* _GIVEN PASSAGE_:
☆ ☆ ☆ ☆ ☆ ☆ ☆

Linked by Thom Holwerda on Thu 24th Apr 2014 23:06 UTC, submitted by sheokand
PC-BSD

The PC-BSD project is developing its own desktop environment from scratch! The ultimate plan is for Lumina to become a full-featured, open-source desktop environment that may ultimately replace KDE as its default desktop environment.

A Phoronix reader, Ryan Bram, wrote in to share word on this new desktop environment being developed by the PC-BSD crew, the popular desktop-focused derivative of FreeBSD. This new desktop is called Lumina and is being developed as a home-grown desktop environment catered toward this BSD operating system.

While it's obviously cool, I wonder if it's a wise idea to undertake such a huge endeavour. I honestly doubt PC-BSD has the developers, testers, and users required for creating, maintaining, and improving an entire desktop environment.

Thread beginning with comment 587566
To view parent comment, click here.
To read all comments associated with this story, please click here.
RE: It actually makes sense
by hobgoblin on Fri 25th Apr 2014 15:36 UTC in reply to "It actually makes sense"
hobgoblin
Member since:
2005-07-06

IMO, Systemd is the real problem. It seems to pretty much be only built for one user (Red Hat) and for one purpose, rapid boot.

☆ ☆ ☆ ☆ ☆ ☆ ☆

* _RAW DATA_:

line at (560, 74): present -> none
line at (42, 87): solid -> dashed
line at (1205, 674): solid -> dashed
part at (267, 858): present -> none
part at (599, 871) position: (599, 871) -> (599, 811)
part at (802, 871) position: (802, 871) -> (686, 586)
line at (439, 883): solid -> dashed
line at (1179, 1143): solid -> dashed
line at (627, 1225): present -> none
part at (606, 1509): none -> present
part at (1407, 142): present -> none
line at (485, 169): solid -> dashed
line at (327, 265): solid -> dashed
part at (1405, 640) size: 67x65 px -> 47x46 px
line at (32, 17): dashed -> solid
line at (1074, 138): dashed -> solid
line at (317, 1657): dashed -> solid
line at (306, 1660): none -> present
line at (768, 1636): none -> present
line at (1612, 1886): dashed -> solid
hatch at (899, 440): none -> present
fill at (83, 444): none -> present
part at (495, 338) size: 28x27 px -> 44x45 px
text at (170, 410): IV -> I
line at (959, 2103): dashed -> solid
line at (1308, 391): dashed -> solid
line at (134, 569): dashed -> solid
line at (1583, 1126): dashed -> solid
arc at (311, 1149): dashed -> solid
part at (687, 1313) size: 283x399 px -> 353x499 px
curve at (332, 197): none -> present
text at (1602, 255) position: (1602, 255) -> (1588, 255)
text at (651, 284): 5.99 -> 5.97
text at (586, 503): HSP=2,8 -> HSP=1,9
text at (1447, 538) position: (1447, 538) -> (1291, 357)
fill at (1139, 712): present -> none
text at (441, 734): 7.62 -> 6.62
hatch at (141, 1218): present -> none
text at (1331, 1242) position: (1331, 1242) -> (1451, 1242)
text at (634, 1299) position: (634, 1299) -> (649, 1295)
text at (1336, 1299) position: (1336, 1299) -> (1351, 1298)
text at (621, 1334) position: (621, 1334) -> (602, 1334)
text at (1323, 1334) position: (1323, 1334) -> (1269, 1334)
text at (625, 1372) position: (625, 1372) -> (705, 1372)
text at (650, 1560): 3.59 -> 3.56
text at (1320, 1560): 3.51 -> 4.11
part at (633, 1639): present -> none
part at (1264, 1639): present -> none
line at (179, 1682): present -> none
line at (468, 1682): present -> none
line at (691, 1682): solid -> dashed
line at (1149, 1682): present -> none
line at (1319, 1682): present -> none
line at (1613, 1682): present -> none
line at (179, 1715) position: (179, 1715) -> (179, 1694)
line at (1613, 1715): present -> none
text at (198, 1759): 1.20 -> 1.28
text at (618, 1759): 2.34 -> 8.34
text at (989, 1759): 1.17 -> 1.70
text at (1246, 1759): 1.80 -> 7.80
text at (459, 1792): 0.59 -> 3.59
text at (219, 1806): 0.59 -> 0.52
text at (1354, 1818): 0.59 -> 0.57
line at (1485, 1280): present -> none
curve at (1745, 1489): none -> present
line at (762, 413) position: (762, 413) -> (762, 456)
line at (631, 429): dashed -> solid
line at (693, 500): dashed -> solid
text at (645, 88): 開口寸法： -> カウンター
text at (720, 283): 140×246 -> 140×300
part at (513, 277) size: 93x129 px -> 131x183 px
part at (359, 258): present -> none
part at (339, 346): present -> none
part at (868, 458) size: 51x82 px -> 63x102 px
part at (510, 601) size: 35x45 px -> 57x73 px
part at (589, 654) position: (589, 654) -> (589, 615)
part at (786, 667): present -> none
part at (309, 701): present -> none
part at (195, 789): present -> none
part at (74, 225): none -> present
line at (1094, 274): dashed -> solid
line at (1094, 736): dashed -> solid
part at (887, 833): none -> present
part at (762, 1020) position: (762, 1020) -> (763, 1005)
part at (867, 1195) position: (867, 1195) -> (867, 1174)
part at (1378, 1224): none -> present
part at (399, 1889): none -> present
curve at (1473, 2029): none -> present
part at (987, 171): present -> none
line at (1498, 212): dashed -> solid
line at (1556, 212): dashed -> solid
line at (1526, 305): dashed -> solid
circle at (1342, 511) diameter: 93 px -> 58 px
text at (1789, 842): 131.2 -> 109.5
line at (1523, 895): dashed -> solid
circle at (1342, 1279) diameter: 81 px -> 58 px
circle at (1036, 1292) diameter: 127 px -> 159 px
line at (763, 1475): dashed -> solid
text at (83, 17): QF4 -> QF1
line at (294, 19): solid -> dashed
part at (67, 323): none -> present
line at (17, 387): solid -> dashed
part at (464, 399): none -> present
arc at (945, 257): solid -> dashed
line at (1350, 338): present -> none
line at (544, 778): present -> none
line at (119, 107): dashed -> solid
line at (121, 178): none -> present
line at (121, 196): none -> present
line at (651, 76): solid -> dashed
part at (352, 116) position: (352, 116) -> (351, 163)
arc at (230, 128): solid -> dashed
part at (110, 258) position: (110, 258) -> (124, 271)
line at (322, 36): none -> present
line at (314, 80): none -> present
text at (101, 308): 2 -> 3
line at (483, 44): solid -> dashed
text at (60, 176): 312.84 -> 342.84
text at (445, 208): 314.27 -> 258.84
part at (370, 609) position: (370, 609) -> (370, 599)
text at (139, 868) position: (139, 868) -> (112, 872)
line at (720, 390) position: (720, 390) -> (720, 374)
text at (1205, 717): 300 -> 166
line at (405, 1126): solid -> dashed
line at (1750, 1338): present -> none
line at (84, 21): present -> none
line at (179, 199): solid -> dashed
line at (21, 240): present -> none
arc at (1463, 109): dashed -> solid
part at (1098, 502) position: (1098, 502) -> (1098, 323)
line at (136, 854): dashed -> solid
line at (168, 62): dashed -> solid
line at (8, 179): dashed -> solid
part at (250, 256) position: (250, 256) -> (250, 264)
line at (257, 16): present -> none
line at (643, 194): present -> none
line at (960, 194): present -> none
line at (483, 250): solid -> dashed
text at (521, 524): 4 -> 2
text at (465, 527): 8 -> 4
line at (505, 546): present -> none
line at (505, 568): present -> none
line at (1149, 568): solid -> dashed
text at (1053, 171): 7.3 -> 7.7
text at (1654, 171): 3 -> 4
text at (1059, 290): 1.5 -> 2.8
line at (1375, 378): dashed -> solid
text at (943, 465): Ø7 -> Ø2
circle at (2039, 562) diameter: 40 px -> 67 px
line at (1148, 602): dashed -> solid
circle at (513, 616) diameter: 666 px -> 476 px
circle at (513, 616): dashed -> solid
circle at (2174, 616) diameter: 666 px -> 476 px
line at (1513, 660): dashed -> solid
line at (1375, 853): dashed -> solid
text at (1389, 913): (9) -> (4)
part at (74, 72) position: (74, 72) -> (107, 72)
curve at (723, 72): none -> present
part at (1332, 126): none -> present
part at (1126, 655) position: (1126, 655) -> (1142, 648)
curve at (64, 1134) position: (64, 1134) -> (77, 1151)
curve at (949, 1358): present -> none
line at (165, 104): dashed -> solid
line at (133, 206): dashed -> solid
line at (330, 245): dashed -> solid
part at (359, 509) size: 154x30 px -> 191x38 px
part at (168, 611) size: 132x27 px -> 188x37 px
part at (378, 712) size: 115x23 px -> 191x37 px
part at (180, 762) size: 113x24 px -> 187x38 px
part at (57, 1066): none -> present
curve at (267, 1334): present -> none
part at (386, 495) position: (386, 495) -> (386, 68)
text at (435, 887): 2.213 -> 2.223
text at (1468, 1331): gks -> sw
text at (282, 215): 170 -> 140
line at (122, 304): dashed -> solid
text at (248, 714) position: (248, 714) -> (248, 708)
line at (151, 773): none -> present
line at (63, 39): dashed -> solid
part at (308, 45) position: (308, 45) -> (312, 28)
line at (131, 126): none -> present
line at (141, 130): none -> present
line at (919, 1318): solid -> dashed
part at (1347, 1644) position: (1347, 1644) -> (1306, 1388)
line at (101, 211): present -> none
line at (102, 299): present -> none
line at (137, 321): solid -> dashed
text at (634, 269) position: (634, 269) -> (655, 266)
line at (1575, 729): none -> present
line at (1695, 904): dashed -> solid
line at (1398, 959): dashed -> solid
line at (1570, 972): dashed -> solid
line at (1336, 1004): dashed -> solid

☆ ☆ ☆ ☆ ☆ ☆ ☆

* _TASK PROMPT_: Please change "Lumina" to "Aurora" in the PC-BSD news item between "The PC-BSD project" and "BSD operating system.", inclusive, and give that part again. You won't need the rows.

* _REPLY TO THE TASK_:
The PC-BSD project is developing its own desktop environment from scratch! The ultimate plan is for Aurora to become a full-featured, open-source desktop environment that may ultimately replace KDE as its default desktop environment.

A Phoronix reader, Ryan Bram, wrote in to share word on this new desktop environment being developed by the PC-BSD crew, the popular desktop-focused derivative of FreeBSD. This new desktop is called Aurora and is being developed as a home-grown desktop environment catered toward this BSD operating system.